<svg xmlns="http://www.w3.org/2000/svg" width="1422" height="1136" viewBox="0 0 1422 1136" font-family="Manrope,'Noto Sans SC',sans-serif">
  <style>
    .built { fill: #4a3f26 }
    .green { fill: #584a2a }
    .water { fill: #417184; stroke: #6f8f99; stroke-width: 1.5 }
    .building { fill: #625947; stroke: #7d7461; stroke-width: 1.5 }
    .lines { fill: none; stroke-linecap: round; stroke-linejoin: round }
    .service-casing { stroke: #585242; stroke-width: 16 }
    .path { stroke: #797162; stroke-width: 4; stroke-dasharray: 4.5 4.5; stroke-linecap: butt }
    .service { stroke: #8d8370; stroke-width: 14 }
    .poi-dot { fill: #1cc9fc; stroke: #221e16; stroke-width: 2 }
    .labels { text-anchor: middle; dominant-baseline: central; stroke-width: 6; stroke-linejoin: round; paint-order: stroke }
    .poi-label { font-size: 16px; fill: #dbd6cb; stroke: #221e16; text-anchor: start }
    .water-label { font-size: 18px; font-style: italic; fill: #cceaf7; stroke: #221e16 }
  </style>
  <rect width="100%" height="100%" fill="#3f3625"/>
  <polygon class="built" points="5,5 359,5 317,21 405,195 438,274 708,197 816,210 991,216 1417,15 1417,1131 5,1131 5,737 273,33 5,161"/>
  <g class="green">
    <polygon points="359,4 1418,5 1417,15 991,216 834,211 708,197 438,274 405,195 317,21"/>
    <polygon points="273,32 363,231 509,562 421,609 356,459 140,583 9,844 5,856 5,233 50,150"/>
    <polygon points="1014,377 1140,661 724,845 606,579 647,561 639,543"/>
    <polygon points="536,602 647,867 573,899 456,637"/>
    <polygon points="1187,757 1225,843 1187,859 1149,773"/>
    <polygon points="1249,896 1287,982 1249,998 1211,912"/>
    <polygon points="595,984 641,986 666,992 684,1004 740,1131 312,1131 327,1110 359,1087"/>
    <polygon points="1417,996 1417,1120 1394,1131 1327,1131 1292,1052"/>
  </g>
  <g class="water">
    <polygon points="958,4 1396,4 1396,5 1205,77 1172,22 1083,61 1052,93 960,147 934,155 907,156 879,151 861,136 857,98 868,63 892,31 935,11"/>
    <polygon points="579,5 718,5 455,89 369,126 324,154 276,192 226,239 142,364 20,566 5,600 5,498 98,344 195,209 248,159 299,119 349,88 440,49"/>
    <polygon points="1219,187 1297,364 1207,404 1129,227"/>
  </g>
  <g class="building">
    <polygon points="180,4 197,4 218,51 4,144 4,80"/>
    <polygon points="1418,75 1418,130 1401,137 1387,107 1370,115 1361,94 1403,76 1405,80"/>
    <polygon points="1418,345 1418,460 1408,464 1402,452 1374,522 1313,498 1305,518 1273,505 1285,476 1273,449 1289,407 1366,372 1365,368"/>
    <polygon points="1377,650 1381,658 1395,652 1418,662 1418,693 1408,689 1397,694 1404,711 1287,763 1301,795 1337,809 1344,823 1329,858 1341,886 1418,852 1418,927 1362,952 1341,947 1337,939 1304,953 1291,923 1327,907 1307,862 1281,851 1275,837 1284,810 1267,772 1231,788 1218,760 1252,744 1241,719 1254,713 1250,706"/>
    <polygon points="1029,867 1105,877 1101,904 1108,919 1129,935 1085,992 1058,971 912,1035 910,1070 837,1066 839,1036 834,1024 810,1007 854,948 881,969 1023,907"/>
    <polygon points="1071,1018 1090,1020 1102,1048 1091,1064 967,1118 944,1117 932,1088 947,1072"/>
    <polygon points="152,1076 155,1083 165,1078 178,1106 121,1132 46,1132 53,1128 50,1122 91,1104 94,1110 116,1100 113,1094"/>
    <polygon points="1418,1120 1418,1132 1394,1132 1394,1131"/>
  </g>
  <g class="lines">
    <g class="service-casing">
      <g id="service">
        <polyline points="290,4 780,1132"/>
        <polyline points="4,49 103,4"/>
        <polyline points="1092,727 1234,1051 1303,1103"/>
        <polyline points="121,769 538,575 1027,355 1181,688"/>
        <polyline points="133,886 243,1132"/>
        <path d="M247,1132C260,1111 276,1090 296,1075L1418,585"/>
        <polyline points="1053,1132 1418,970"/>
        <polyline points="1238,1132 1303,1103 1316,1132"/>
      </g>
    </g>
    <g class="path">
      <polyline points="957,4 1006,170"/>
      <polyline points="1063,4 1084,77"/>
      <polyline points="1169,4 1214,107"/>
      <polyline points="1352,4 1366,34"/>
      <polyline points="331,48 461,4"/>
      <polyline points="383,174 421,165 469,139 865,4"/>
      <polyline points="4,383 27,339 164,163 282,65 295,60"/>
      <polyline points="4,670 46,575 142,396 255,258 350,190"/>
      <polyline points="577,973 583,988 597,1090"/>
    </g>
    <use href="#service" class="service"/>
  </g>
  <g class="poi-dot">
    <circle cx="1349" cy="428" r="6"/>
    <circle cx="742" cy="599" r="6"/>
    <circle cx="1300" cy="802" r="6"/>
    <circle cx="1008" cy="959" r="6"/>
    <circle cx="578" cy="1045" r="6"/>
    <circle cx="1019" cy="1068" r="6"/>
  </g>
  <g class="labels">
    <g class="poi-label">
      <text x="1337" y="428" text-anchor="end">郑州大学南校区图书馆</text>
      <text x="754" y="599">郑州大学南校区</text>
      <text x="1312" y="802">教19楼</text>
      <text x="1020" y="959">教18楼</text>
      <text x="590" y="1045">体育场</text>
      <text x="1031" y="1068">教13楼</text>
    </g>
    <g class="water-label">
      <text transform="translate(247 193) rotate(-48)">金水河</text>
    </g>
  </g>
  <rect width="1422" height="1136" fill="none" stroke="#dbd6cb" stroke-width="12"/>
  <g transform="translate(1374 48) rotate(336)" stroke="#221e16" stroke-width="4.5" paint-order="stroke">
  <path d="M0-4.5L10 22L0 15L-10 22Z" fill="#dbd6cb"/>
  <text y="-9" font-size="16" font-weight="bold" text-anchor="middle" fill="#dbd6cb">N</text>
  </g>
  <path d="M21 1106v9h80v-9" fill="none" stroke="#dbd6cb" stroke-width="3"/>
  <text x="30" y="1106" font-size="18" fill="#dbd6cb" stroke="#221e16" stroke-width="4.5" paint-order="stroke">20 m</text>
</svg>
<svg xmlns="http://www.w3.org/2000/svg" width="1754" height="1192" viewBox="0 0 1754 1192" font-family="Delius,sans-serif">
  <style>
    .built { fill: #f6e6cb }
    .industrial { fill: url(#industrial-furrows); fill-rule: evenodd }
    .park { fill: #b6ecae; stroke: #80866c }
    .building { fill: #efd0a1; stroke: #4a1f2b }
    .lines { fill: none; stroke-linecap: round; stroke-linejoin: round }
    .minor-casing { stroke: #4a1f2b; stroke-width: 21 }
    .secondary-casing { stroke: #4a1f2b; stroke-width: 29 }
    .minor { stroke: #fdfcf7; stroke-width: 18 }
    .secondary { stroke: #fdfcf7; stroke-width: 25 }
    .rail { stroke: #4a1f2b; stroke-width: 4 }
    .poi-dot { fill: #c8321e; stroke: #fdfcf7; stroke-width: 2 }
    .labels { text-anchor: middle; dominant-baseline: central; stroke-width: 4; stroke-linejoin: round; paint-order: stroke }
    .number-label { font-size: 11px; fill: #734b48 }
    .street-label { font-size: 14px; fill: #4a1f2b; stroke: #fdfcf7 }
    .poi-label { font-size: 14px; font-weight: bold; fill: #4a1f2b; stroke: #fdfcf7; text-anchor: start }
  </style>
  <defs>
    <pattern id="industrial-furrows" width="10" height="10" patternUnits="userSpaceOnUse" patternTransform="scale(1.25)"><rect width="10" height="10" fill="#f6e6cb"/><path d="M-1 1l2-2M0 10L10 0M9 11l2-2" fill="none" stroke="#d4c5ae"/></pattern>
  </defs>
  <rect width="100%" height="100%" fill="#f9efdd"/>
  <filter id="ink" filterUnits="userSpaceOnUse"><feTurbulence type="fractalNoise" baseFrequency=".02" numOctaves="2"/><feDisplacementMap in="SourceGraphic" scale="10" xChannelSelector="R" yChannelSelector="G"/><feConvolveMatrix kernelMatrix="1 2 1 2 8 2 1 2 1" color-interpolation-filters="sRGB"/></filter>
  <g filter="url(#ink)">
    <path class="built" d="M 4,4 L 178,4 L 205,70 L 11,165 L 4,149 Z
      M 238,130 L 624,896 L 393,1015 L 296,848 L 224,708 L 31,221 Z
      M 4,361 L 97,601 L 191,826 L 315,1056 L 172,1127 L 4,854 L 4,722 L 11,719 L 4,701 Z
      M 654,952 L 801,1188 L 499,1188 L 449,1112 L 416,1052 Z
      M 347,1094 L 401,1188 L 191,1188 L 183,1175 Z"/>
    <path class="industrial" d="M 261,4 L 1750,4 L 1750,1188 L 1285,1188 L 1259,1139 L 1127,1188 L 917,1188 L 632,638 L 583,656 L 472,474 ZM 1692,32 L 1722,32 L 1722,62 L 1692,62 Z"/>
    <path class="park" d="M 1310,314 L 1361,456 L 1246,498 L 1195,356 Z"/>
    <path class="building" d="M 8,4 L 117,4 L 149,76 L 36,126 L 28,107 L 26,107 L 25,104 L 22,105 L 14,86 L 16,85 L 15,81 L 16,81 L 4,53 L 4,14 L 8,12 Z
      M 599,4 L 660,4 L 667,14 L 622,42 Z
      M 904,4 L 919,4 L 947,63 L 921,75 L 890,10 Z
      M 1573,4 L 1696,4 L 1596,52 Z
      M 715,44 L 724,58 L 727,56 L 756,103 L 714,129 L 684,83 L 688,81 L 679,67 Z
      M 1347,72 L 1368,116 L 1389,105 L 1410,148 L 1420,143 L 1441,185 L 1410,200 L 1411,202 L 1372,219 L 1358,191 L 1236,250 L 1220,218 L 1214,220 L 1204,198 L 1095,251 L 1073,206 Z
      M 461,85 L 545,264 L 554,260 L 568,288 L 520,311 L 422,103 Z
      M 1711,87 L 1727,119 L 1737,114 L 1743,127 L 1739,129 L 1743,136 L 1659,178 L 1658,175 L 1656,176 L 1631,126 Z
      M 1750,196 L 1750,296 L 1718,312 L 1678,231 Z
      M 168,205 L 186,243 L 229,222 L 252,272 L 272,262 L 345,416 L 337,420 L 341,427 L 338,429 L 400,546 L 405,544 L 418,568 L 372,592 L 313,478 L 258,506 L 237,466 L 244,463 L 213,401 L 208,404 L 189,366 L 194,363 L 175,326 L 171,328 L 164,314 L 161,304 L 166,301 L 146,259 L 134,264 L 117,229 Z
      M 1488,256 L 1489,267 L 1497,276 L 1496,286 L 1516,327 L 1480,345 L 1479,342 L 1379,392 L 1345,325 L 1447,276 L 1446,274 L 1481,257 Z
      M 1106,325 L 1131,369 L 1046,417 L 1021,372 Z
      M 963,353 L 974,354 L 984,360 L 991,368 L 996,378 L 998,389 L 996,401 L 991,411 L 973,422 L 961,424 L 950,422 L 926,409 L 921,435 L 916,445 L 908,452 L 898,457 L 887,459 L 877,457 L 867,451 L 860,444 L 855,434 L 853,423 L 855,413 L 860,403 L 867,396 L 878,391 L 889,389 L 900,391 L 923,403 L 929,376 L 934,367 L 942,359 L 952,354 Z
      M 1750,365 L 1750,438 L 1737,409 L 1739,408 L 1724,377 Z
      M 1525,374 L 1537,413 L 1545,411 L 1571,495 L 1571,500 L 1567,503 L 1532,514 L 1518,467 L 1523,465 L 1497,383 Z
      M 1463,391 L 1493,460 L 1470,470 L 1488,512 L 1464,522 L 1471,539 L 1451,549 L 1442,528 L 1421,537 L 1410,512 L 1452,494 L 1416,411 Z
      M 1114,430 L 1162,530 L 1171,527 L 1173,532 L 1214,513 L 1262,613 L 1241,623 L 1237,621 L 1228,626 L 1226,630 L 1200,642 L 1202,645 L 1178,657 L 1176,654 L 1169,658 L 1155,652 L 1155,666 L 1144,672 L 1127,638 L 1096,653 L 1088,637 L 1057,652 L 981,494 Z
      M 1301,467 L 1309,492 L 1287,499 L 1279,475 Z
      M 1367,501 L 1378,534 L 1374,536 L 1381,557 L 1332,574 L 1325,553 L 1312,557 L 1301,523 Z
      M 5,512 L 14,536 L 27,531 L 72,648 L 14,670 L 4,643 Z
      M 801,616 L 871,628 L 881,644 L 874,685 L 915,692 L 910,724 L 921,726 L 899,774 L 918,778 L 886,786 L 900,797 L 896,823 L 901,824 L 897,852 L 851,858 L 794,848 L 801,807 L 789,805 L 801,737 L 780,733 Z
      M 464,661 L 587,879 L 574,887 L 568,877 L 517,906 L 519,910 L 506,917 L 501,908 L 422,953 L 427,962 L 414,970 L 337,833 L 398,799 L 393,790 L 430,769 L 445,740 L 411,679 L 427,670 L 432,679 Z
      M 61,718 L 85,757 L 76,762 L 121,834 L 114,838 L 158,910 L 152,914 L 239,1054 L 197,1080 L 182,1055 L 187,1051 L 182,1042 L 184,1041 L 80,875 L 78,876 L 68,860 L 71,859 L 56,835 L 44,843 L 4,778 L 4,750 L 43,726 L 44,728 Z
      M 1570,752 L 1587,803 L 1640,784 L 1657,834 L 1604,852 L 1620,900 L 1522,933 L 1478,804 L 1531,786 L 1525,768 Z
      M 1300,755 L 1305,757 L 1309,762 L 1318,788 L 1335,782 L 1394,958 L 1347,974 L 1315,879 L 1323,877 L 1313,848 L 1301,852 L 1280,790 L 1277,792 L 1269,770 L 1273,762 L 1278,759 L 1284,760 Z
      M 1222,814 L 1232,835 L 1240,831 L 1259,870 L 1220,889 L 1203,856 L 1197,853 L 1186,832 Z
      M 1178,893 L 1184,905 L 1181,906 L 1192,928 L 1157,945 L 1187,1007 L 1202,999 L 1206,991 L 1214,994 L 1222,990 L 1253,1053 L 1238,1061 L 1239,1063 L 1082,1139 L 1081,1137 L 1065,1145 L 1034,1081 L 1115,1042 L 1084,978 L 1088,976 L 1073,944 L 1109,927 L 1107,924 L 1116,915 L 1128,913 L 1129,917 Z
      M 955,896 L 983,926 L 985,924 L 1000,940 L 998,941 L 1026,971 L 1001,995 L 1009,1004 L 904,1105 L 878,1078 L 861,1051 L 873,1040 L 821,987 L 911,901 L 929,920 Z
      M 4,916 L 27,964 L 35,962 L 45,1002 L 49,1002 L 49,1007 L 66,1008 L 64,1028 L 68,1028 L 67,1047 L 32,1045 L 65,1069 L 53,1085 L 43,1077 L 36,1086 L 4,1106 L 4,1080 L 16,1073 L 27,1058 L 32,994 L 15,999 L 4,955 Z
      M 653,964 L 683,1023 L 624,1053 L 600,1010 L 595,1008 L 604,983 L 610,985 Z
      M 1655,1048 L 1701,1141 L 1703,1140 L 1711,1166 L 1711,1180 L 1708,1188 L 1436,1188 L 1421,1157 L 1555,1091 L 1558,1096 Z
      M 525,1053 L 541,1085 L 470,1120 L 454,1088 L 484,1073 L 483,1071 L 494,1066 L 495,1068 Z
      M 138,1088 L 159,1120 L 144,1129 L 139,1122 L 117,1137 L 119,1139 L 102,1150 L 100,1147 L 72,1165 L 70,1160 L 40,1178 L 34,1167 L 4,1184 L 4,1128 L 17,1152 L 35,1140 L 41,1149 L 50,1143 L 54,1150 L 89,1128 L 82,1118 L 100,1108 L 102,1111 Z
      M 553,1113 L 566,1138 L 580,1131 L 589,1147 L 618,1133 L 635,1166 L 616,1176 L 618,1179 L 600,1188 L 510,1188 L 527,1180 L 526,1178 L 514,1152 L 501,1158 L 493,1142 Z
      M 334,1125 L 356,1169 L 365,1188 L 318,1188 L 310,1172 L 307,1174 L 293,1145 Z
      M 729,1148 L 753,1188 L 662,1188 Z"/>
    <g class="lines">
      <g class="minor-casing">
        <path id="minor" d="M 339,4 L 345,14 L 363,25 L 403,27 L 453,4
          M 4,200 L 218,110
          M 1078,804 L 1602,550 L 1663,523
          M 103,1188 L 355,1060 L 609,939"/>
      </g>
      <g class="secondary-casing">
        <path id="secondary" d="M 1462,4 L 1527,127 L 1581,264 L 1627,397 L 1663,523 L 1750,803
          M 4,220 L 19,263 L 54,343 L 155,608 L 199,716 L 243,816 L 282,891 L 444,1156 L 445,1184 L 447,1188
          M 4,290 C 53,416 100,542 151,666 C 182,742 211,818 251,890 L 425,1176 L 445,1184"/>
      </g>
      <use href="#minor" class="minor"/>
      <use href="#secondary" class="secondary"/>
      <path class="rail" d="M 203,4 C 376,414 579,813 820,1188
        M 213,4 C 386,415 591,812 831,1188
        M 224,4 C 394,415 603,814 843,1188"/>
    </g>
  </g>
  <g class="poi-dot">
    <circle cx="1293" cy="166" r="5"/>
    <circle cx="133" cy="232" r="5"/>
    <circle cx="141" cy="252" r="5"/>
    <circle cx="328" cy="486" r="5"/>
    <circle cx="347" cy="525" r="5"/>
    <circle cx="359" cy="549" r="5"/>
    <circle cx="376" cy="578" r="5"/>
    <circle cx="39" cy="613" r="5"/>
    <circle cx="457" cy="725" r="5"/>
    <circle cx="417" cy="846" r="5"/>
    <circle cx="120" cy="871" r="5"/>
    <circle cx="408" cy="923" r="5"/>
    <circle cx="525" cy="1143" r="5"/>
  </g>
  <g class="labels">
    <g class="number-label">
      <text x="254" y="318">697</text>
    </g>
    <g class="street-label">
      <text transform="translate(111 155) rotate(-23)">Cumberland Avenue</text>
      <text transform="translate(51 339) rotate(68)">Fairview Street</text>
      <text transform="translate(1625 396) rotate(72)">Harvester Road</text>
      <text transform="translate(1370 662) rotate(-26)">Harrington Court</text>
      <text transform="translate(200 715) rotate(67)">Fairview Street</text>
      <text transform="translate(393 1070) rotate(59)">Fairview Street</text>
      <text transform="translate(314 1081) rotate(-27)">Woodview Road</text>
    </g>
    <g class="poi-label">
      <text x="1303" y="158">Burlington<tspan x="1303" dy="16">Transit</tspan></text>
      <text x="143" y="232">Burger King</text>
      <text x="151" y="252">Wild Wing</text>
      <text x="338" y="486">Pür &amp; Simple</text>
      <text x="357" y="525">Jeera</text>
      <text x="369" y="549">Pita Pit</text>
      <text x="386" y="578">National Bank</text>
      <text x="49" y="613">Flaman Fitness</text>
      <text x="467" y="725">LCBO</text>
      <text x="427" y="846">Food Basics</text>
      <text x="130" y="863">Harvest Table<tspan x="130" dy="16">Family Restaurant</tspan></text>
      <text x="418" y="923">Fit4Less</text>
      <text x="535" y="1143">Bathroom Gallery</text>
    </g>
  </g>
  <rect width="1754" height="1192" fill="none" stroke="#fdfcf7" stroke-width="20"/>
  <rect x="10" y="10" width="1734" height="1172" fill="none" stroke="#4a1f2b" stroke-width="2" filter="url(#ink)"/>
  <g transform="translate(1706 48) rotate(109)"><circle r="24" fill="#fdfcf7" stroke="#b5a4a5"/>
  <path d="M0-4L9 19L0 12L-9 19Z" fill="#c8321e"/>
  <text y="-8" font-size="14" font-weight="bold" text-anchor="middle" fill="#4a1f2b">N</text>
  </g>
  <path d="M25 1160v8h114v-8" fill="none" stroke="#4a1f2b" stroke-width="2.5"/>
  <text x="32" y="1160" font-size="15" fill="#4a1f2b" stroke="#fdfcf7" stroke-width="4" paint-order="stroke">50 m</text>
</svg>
- - - - -
▶ _What to do_: Scan the entries above for the line containing "1l2-2M0 10L10 0M9", and copy it and all lines after it exactly, down to and including the line containing "11,165 L 4,149 Z".

▶ _Exercise output_:
    <pattern id="industrial-furrows" width="10" height="10" patternUnits="userSpaceOnUse" patternTransform="scale(1.25)"><rect width="10" height="10" fill="#f6e6cb"/><path d="M-1 1l2-2M0 10L10 0M9 11l2-2" fill="none" stroke="#d4c5ae"/></pattern>
  </defs>
  <rect width="100%" height="100%" fill="#f9efdd"/>
  <filter id="ink" filterUnits="userSpaceOnUse"><feTurbulence type="fractalNoise" baseFrequency=".02" numOctaves="2"/><feDisplacementMap in="SourceGraphic" scale="10" xChannelSelector="R" yChannelSelector="G"/><feConvolveMatrix kernelMatrix="1 2 1 2 8 2 1 2 1" color-interpolation-filters="sRGB"/></filter>
  <g filter="url(#ink)">
    <path class="built" d="M 4,4 L 178,4 L 205,70 L 11,165 L 4,149 Z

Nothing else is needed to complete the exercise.